Task A — Reproduce the passage of the Excalibur climbing account from "The upper cliff of Old Baldy." up to and including "of this wall.".
Task B —
Answer these questions from the Excalibur climbing account, each in a short phrase:
(i) Who first climbed Excalibur, and in what year?
(ii) Which route did the climbers take up the lower cliffs to reach the upper cliff?
(iii) What did Carrie call the first pitch of Excalibur?

*** Text for analysis Section Begins ***

I set my heart on climbing a famous old route called Excalibur, first climbed in 1968 by John Ewbank, the granddaddy of Australian climbing. It climbs right up the guts of the upper cliff of Old Baldy, and it's the kind of prominent headwall route that fills climbers daydreams with thoughts of glory. Carrie was up for the adventure, but this climb was rated grade 18 (5.10b ish), which is near her comfort limit, and it was going to be a long day of climbing on an unknown (to us) route. So we made a deal- I would lead all the pitches and haul our small bag so that she could climb each pitch without any extra weight.

The upper cliff of Old Baldy. There are two prominent crack lines: a right-leaning crack on the left third of the wall, and another crack on the right third. We climbed a line in-between these- a faint right-leaning crack that runs right up the middle of this wall.

Before we could even attempt the climb on the upper cliff, we had to get to there. We climbed a route on the lower cliffs called Secret Swinger- a nice looking corner crack.

Secret Swinger- our access route up the lower cliffs.

After two pitches on Secret Swinger and a bit of a scramble up the halfway ledge, we found the start of Excalibur. For a grand line that climbs straight up the guts of an impressive headwall, the first pitch leaves a bit to be desired. It's a crummy looking sandy corner, with one hard move to gain the belay ledge. Carrie described it as a vertical sandbox.

Thrashing up the chossy first pitch. Early Aussie climbers liked to mark the start of their climbs with white paint. Here the "E" marks the start of Excalibur. I don't like how it mars the rock, but it does help with the routefinding.
 However, above the layer of poor rock was a beautiful headwall of good rock split by an obvious crack. I giddily jammed my way up, enjoying the experience of plugging nuts  and hexes into placement after solid placement. There aren't any comfortable belay ledges on the route and I started running out of gear after about 40m, so I built a semi-hanging belay and hauled our bag with the tag line. We weren't carrying much besides some water, snacks, and survival stuff (rain gear, topo, compass, etc.), so hauling the bag was easy.

*** Text for analysis Section Ends ***
*** Entries provided Section Begins ***

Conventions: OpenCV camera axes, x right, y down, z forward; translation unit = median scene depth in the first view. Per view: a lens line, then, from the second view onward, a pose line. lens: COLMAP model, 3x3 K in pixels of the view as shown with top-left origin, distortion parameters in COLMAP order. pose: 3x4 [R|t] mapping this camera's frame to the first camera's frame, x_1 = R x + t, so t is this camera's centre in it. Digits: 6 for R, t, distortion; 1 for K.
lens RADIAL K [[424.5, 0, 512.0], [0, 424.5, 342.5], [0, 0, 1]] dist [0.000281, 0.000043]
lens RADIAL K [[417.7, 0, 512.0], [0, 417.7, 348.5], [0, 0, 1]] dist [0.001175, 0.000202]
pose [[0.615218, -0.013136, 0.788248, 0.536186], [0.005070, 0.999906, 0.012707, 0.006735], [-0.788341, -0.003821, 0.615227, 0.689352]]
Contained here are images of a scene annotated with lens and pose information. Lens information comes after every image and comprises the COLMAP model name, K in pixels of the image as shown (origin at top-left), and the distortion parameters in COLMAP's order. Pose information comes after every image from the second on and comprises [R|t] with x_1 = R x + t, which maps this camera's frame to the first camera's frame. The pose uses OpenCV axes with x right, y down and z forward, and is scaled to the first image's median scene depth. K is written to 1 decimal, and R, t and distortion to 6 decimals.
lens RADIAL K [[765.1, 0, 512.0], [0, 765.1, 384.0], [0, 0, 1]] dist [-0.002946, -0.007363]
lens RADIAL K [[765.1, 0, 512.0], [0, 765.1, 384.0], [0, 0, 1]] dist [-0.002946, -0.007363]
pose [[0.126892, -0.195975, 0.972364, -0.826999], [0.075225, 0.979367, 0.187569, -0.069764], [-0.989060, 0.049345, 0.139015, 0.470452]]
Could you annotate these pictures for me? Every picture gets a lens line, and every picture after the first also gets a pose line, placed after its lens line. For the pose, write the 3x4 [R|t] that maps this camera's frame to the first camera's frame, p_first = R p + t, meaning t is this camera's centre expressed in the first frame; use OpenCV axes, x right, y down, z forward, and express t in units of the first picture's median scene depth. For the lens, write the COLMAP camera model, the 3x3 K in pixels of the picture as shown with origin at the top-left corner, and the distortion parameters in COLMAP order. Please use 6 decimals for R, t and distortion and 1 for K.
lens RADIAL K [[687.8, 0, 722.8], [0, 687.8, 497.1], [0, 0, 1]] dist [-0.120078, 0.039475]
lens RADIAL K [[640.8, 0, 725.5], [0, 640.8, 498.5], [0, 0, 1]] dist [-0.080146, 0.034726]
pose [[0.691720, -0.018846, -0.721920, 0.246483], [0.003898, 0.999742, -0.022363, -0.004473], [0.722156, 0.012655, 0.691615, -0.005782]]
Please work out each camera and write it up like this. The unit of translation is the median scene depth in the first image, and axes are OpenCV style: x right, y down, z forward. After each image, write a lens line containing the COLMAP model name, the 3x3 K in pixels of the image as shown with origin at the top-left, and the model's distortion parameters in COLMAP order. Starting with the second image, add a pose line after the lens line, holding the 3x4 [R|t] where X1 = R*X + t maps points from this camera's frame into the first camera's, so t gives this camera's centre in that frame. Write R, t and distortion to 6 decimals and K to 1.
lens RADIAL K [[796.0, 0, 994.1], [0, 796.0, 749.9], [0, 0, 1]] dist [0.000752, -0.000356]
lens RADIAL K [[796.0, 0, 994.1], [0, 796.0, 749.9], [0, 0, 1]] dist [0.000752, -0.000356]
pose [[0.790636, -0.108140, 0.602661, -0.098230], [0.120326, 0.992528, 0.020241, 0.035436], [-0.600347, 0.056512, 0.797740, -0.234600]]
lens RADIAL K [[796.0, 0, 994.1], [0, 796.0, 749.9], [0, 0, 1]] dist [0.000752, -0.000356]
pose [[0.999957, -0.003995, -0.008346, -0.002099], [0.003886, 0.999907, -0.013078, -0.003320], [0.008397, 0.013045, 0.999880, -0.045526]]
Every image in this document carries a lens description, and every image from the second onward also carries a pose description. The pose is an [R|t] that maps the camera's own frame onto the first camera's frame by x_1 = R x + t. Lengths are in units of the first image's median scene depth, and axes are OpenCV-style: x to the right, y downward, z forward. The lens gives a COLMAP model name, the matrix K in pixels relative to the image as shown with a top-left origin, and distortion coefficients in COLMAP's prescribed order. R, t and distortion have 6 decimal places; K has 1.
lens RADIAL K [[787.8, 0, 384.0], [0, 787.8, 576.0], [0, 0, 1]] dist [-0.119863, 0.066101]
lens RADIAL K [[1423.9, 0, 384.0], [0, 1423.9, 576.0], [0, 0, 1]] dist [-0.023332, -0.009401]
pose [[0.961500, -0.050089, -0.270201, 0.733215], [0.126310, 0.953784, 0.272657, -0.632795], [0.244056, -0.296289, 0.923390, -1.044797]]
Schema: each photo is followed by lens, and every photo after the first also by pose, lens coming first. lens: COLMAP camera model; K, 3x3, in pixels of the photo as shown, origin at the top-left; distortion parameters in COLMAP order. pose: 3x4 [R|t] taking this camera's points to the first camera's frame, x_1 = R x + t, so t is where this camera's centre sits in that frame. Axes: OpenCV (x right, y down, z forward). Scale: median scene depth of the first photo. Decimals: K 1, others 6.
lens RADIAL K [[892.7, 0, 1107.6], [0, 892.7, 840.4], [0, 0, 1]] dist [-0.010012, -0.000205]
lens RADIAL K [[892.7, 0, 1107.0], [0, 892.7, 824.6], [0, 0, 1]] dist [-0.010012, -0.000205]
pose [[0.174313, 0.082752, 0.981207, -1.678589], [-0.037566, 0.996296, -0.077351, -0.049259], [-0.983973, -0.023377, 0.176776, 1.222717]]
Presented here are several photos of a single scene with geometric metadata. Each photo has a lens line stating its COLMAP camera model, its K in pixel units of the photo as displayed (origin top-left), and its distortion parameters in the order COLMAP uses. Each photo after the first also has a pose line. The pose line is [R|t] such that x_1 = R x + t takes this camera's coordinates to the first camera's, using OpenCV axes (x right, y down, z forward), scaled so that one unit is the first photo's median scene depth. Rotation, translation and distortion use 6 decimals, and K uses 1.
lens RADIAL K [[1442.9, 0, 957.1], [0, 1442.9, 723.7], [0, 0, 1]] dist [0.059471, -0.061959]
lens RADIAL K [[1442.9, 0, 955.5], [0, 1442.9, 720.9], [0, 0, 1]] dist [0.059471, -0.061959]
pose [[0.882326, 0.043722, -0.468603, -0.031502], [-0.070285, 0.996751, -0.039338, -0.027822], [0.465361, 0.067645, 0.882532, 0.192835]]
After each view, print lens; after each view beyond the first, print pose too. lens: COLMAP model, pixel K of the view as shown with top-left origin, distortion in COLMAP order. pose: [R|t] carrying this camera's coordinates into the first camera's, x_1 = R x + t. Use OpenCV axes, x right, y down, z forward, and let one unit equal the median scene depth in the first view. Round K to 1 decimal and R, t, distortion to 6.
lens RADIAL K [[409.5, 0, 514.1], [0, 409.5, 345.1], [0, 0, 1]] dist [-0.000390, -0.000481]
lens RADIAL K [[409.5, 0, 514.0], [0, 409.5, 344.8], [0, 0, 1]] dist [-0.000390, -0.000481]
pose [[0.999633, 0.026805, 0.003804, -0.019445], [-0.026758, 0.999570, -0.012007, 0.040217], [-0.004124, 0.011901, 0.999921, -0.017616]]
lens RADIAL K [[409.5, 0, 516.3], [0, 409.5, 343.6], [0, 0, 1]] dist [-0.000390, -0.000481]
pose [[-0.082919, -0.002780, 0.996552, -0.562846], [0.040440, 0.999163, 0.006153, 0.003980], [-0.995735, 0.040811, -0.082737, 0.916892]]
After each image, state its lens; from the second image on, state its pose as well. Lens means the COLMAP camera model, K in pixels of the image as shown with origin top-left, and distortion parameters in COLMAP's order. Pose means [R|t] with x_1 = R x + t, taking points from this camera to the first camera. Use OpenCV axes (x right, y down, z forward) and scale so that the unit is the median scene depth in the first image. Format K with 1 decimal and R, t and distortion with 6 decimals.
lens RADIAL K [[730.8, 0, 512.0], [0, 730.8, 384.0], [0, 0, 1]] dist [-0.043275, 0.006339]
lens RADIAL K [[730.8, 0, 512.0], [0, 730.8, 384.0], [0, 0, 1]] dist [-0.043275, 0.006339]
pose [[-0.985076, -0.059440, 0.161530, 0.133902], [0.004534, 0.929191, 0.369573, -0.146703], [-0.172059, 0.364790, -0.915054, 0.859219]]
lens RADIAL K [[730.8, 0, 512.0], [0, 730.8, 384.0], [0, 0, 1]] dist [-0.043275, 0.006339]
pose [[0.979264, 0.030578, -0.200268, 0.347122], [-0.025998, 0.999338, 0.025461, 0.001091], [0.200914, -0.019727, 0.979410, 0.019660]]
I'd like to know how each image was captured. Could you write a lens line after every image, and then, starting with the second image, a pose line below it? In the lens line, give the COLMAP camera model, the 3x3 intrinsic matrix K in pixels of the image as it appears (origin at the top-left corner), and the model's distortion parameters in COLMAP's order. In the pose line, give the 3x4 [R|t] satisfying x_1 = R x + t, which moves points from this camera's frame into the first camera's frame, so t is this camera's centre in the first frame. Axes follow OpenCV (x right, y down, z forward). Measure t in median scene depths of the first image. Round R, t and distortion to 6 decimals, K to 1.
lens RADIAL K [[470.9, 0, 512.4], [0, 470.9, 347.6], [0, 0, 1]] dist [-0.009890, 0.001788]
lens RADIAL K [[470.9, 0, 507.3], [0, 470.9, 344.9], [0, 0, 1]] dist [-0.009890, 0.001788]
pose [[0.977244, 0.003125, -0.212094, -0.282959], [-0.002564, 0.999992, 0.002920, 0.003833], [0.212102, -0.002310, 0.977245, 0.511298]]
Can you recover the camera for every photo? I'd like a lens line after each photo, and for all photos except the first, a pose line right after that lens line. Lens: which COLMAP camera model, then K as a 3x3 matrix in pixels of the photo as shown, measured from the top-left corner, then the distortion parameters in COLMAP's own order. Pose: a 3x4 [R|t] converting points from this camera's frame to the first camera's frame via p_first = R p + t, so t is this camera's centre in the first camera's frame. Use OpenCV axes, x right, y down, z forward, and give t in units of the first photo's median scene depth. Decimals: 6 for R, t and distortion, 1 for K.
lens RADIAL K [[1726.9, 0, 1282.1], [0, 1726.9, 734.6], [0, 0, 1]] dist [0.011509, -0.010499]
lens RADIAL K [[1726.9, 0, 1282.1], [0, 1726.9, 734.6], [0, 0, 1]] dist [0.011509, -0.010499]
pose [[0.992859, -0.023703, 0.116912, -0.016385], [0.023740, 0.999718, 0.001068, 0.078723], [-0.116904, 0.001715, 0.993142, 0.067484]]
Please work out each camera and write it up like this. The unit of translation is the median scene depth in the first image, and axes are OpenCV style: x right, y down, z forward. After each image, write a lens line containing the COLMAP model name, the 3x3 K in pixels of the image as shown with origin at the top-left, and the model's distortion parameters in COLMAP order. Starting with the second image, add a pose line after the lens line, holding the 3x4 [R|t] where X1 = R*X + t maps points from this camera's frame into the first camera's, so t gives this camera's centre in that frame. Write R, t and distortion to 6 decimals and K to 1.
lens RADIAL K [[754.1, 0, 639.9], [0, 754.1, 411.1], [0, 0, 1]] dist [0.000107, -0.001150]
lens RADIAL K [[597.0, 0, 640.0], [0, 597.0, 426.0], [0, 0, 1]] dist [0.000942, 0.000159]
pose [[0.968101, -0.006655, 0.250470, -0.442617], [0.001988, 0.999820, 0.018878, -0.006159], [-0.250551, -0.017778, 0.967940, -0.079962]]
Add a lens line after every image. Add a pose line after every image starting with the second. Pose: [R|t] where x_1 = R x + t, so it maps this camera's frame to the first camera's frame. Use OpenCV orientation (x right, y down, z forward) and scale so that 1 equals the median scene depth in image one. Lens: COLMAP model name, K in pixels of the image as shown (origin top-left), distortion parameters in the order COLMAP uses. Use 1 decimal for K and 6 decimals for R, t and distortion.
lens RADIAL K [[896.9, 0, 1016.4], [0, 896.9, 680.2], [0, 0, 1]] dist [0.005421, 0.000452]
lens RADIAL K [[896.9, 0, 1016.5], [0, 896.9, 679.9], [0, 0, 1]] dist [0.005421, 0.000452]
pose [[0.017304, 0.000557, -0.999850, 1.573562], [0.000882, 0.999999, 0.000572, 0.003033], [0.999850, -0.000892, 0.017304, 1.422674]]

*** Entries provided Section Ends ***

Solution A —
The upper cliff of Old Baldy. There are two prominent crack lines: a right-leaning crack on the left third of the wall, and another crack on the right third. We climbed a line in-between these- a faint right-leaning crack that runs right up the middle of this wall.

Solution B —
(i) John Ewbank, in 1968
(ii) Secret Swinger
(iii) A vertical sandbox